New congress to deal with earmark issues

The Tea Partiers who made it into office are trying to do something sane for a change and ban earmarks. Apparently not everyone agrees, specifically Senate GOP leader Mitch McConnell. A recent article listed a quote from him from Meet the Press.

He said, “The earmark issue is about discretion—about an argument between the executive branch and the legislative branch over how funds should be spent, there are many members of my conference who have said, ‘I don’t want the president to make all the decisions about how the funds are spent that might be allocated in my state.”

Republican leaders are not happy with this division according to a Politico article, because:
“McConnell is seeking to avoid an all-out public battle among his GOP colleagues over earmarks before the new Congress starts. He also wants to avoid alienating the Tea Party movement and conservative activists who helped win six Senate seats for Republicans on Election Day – victories that dramatically strengthened McConnell’s hand as he plans to battle the White House over repealing health care reform, retaining Bush-era tax cuts and reining in federal spending.”

In other words, he doesn’t want the division caused by the Tea Party movement to widen. He has a good point; the solidarity of the Republican Party has been its strongest point for years.

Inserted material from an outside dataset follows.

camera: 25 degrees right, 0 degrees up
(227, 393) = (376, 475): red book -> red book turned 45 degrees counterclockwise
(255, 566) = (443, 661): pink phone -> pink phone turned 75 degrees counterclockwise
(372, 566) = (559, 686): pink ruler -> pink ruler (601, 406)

For better or for worse, it’s been what the GOP leadership could count on most.

With it being threatened, it’s not surprising some people are going to be worried. Taking it out on decent legislation is probably not the best way to deal with it, however. This division in the party looks to be long-lasting, and if so, any attempts to stop it are a waste of time.

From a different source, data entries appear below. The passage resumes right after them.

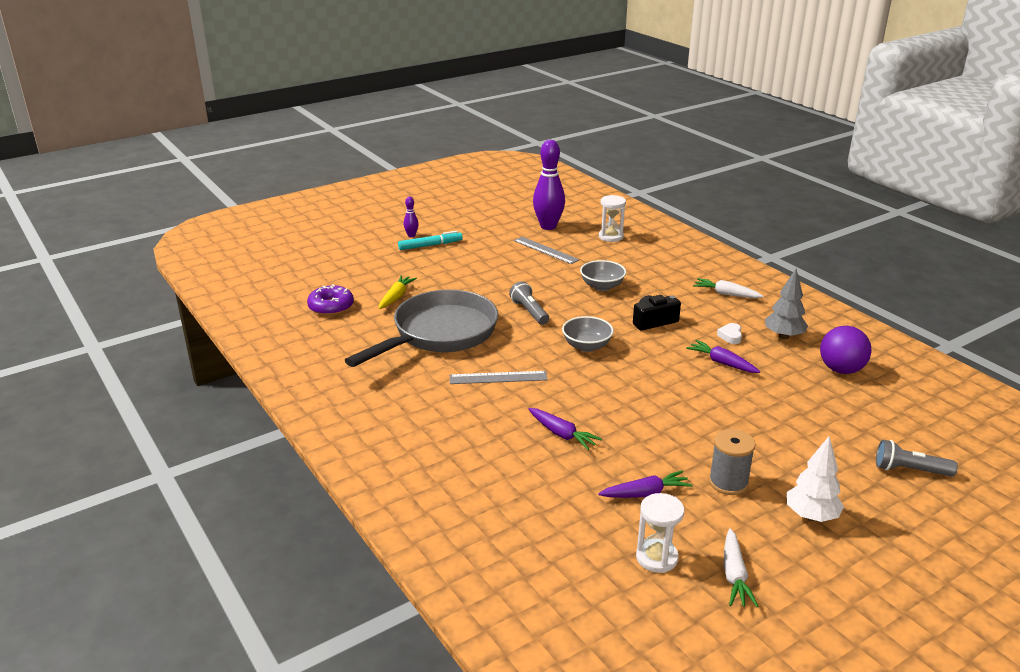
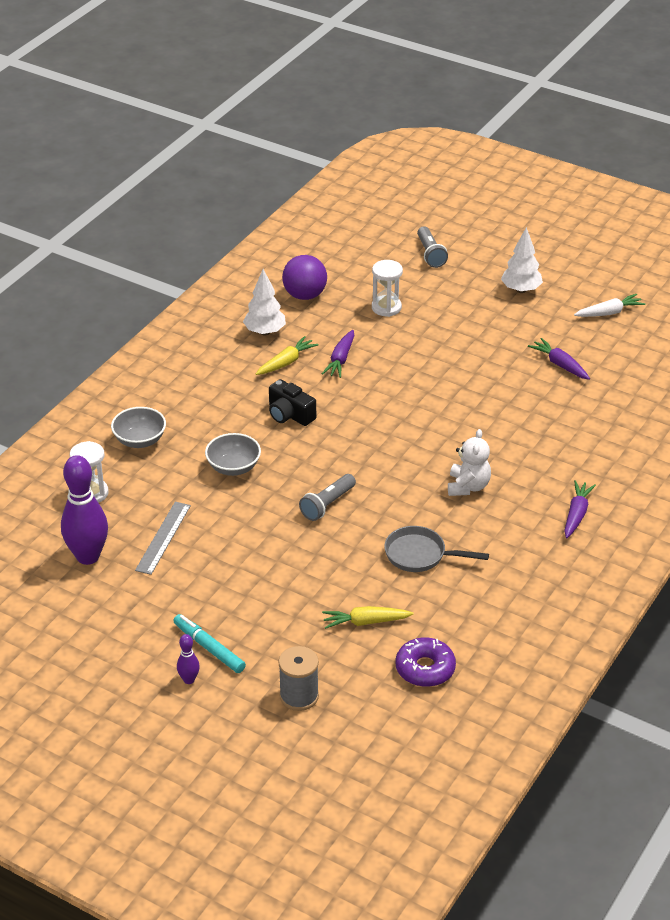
camera: 115 degrees left, 10 degrees up
(439, 334) = (420, 555): grey pan -> grey pan, size x0.50
(498, 377) = (468, 486): grey ruler -> white teddy bear
(562, 434) = (522, 423): purple carrot -> purple carrot (576, 514)
(586, 346) = (369, 446): grey bowl -> grey bowl (140, 440)
(656, 558) = (622, 346): white hourglass -> white hourglass (386, 307)
(726, 294) = (197, 379): white carrot -> none
(728, 482) = (514, 330): grey spool -> grey spool (299, 696)
(730, 336) = (286, 362): white heart -> yellow carrot
(783, 336) = (265, 332): grey tree -> white tree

Rather than try and keep the party together, Republican leaders might be better off looking for a more rational, less extreme base upon which to rebuild their party. Actually dealing with the earmark problem may be a good start.

Actually working to solve the issue would be a good PR move, as earmarks tend to be unpopular among voters – at least as long as it’s someone else’s state. Solving the earmark problem would alienate part of the Republican Party, true, but the part that stayed would be a good base for use as PR for a kinder, better less out-of-touch party.

Not surprisingly, the Politico article mentioned it is often younger politicians who are against the earmark ban. Others are against it as well, but it looks like a close vote, according to the article.

Either this vote could prove to be great benefit or a great detriment to the Republican Party. If they can show they’re serious about curtailing wasteful spending, this is a great time to prove it. Or they could prove once again how out of touch with modern America they really are. Allowing the Tea Party movement to gain strength and political legitimacy. The choice is up to them.